> [Task item]: Rewrite the material from its start through the line with "25: (189, 55)", switching each "images" to "frames" and changing nothing else.

Saved data entries
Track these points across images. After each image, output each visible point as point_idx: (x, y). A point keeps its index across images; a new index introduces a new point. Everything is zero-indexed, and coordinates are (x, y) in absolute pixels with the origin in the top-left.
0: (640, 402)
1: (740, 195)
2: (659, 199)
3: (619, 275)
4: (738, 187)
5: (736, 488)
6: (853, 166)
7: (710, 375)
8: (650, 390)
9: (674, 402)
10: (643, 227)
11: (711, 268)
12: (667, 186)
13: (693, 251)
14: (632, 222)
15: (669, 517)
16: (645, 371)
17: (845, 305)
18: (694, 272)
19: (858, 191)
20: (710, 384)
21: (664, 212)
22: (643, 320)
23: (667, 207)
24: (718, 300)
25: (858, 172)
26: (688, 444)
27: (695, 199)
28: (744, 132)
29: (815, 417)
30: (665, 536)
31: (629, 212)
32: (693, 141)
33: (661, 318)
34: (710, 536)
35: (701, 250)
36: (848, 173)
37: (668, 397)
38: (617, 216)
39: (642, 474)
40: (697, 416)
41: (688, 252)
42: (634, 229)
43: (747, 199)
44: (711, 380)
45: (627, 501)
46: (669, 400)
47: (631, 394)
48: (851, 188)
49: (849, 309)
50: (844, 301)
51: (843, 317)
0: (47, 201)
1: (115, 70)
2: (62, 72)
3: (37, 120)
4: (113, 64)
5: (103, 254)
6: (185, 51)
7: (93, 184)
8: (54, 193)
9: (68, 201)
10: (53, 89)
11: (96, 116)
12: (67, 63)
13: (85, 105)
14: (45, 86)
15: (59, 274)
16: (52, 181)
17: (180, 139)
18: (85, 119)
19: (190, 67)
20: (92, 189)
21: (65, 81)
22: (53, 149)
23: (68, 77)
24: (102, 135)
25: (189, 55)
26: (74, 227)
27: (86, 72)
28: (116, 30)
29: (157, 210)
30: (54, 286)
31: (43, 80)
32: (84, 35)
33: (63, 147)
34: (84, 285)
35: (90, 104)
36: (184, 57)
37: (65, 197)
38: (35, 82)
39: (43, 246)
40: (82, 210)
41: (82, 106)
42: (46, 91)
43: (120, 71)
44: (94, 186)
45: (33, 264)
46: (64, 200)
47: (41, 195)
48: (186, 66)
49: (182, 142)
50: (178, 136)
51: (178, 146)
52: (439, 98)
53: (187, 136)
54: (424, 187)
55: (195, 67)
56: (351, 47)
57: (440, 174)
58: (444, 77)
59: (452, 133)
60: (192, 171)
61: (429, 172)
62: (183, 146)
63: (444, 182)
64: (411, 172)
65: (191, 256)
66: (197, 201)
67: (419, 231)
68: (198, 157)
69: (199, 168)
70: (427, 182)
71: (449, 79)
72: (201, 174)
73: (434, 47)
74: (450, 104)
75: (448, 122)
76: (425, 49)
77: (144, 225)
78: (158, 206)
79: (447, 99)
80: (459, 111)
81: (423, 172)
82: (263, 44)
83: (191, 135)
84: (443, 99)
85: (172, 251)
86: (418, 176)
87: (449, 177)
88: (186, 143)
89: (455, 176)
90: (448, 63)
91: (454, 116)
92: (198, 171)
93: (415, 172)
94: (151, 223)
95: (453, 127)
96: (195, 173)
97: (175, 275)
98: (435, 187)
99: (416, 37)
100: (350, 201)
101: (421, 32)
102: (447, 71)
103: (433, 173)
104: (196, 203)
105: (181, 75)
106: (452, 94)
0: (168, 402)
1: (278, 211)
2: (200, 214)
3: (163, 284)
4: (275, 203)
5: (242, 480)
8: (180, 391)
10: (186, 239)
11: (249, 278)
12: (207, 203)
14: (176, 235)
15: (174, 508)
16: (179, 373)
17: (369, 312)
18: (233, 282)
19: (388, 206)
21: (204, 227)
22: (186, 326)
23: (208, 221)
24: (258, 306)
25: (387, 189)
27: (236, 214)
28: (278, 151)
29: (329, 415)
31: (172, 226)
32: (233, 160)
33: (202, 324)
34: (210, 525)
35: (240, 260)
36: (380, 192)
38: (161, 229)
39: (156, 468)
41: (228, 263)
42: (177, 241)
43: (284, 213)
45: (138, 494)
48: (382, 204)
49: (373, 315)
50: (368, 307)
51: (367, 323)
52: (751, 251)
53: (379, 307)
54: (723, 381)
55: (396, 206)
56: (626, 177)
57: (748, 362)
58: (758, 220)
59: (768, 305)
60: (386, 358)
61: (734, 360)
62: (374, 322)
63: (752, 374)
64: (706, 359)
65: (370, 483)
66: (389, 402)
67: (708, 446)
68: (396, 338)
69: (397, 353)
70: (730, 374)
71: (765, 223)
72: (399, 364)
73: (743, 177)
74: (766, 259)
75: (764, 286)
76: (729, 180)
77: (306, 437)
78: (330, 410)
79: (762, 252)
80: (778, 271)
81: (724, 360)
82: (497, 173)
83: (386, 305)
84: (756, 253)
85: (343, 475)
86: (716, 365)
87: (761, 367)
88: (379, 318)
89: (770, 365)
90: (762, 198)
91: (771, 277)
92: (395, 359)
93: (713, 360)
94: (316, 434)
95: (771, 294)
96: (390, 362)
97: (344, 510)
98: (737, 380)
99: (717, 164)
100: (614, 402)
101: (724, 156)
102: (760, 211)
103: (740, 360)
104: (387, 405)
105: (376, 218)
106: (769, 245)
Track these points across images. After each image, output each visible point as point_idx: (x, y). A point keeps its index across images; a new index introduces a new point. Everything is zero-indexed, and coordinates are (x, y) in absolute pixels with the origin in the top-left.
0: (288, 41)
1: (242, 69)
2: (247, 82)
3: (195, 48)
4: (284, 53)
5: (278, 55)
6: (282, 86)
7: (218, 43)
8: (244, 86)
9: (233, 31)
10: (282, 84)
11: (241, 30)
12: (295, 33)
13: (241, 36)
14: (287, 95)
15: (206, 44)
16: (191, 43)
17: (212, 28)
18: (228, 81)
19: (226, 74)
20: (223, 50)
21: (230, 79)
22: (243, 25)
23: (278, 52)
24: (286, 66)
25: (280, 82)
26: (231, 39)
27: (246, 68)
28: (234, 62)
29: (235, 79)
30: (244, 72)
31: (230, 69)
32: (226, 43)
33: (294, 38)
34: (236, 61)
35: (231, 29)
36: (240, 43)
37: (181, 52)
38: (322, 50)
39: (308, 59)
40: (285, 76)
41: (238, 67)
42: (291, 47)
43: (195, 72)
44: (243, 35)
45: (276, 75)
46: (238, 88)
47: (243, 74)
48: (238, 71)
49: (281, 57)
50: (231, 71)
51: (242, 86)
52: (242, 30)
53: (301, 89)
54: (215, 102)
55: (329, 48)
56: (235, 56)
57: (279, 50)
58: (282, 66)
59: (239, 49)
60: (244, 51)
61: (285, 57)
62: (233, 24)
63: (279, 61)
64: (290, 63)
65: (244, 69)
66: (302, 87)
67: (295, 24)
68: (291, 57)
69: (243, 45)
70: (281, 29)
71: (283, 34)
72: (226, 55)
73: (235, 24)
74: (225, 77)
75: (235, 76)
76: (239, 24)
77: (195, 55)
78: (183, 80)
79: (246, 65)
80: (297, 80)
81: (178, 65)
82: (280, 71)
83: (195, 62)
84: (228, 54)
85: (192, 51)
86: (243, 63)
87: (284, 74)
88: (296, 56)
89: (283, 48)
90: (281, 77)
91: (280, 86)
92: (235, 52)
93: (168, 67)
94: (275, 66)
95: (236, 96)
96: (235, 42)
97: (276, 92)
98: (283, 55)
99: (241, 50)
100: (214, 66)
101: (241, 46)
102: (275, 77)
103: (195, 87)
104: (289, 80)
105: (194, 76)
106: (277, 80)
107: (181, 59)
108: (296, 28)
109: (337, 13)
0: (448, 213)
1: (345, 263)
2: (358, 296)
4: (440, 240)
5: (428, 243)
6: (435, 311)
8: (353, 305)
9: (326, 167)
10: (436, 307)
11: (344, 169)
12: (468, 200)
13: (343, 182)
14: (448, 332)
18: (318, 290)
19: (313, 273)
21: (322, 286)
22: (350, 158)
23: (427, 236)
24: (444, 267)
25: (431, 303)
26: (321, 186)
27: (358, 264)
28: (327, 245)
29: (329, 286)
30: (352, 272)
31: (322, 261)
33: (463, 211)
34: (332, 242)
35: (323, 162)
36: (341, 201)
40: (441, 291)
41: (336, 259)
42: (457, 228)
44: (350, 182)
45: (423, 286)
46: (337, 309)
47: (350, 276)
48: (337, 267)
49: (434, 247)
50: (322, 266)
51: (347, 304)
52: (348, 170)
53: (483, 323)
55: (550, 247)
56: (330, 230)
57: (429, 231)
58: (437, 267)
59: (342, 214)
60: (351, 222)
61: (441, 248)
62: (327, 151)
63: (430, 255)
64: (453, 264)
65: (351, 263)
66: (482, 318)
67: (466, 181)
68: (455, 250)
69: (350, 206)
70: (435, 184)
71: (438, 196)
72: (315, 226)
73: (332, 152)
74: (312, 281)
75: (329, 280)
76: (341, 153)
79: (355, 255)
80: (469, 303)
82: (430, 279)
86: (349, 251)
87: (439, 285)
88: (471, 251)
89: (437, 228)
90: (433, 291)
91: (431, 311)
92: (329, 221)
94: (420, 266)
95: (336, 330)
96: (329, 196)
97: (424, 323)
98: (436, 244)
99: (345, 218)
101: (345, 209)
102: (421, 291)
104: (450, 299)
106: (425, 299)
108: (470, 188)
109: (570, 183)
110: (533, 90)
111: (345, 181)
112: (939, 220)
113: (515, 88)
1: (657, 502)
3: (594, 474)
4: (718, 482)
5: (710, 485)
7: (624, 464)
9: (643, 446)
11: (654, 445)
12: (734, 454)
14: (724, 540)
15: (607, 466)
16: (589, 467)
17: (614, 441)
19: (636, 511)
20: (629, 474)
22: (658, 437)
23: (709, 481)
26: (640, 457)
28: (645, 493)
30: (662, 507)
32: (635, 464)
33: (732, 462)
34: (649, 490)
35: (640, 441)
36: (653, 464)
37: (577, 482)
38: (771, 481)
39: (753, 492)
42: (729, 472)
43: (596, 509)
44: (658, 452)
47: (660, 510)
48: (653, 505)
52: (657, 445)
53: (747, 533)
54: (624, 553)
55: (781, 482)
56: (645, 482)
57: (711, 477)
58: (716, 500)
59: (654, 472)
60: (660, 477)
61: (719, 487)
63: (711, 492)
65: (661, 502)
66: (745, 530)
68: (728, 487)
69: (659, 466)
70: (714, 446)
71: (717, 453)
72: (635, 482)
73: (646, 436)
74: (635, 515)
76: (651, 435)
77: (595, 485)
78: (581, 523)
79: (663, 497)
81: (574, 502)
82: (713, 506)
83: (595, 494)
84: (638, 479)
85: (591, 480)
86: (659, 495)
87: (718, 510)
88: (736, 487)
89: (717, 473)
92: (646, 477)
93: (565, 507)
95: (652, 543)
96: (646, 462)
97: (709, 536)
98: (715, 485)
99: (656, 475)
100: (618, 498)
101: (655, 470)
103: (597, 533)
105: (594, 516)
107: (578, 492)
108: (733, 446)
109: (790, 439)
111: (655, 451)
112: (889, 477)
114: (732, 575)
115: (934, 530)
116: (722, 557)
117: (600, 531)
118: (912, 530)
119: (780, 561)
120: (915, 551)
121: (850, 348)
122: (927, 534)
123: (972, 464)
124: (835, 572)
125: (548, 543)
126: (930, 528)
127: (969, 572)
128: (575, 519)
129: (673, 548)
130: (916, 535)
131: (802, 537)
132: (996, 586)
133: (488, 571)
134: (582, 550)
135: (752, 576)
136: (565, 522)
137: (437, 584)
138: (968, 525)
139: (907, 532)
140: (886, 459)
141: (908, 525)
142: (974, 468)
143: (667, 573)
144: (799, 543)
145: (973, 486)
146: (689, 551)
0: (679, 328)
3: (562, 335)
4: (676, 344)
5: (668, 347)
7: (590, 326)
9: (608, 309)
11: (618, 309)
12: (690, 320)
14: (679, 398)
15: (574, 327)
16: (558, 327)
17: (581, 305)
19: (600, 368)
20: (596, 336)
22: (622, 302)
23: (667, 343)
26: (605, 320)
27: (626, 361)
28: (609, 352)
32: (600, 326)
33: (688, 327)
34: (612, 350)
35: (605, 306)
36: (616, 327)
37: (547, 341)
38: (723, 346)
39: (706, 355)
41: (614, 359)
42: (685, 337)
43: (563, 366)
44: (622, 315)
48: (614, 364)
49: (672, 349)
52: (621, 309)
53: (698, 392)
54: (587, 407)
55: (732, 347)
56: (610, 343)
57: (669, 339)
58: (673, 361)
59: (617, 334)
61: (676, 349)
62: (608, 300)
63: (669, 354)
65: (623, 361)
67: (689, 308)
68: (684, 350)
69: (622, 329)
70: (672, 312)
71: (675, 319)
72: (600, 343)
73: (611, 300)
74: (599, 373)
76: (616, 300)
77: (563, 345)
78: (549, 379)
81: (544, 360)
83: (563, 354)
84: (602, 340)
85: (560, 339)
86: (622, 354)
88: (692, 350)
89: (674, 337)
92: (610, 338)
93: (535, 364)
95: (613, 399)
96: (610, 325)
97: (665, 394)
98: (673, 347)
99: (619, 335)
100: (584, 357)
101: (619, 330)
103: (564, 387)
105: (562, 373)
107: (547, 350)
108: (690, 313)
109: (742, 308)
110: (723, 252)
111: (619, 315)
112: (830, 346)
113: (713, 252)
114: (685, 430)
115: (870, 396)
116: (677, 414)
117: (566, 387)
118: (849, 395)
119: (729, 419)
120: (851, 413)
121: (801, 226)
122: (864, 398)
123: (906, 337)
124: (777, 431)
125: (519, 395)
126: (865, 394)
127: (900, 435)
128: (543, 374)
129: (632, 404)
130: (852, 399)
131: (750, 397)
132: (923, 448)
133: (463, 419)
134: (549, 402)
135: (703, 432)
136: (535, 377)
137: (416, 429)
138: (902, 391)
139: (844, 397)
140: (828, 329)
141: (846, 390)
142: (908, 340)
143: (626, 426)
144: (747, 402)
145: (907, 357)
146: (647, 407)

> [Result]:
Track these points across frames. After each image, output each visible point as point_idx: (x, y). A point keeps its index across frames; a new index introduces a new point. Everything is zero-indexed, and coordinates are (x, y) in absolute pixels with the origin in the top-left.
0: (640, 402)
1: (740, 195)
2: (659, 199)
3: (619, 275)
4: (738, 187)
5: (736, 488)
6: (853, 166)
7: (710, 375)
8: (650, 390)
9: (674, 402)
10: (643, 227)
11: (711, 268)
12: (667, 186)
13: (693, 251)
14: (632, 222)
15: (669, 517)
16: (645, 371)
17: (845, 305)
18: (694, 272)
19: (858, 191)
20: (710, 384)
21: (664, 212)
22: (643, 320)
23: (667, 207)
24: (718, 300)
25: (858, 172)
26: (688, 444)
27: (695, 199)
28: (744, 132)
29: (815, 417)
30: (665, 536)
31: (629, 212)
32: (693, 141)
33: (661, 318)
34: (710, 536)
35: (701, 250)
36: (848, 173)
37: (668, 397)
38: (617, 216)
39: (642, 474)
40: (697, 416)
41: (688, 252)
42: (634, 229)
43: (747, 199)
44: (711, 380)
45: (627, 501)
46: (669, 400)
47: (631, 394)
48: (851, 188)
49: (849, 309)
50: (844, 301)
51: (843, 317)
0: (47, 201)
1: (115, 70)
2: (62, 72)
3: (37, 120)
4: (113, 64)
5: (103, 254)
6: (185, 51)
7: (93, 184)
8: (54, 193)
9: (68, 201)
10: (53, 89)
11: (96, 116)
12: (67, 63)
13: (85, 105)
14: (45, 86)
15: (59, 274)
16: (52, 181)
17: (180, 139)
18: (85, 119)
19: (190, 67)
20: (92, 189)
21: (65, 81)
22: (53, 149)
23: (68, 77)
24: (102, 135)
25: (189, 55)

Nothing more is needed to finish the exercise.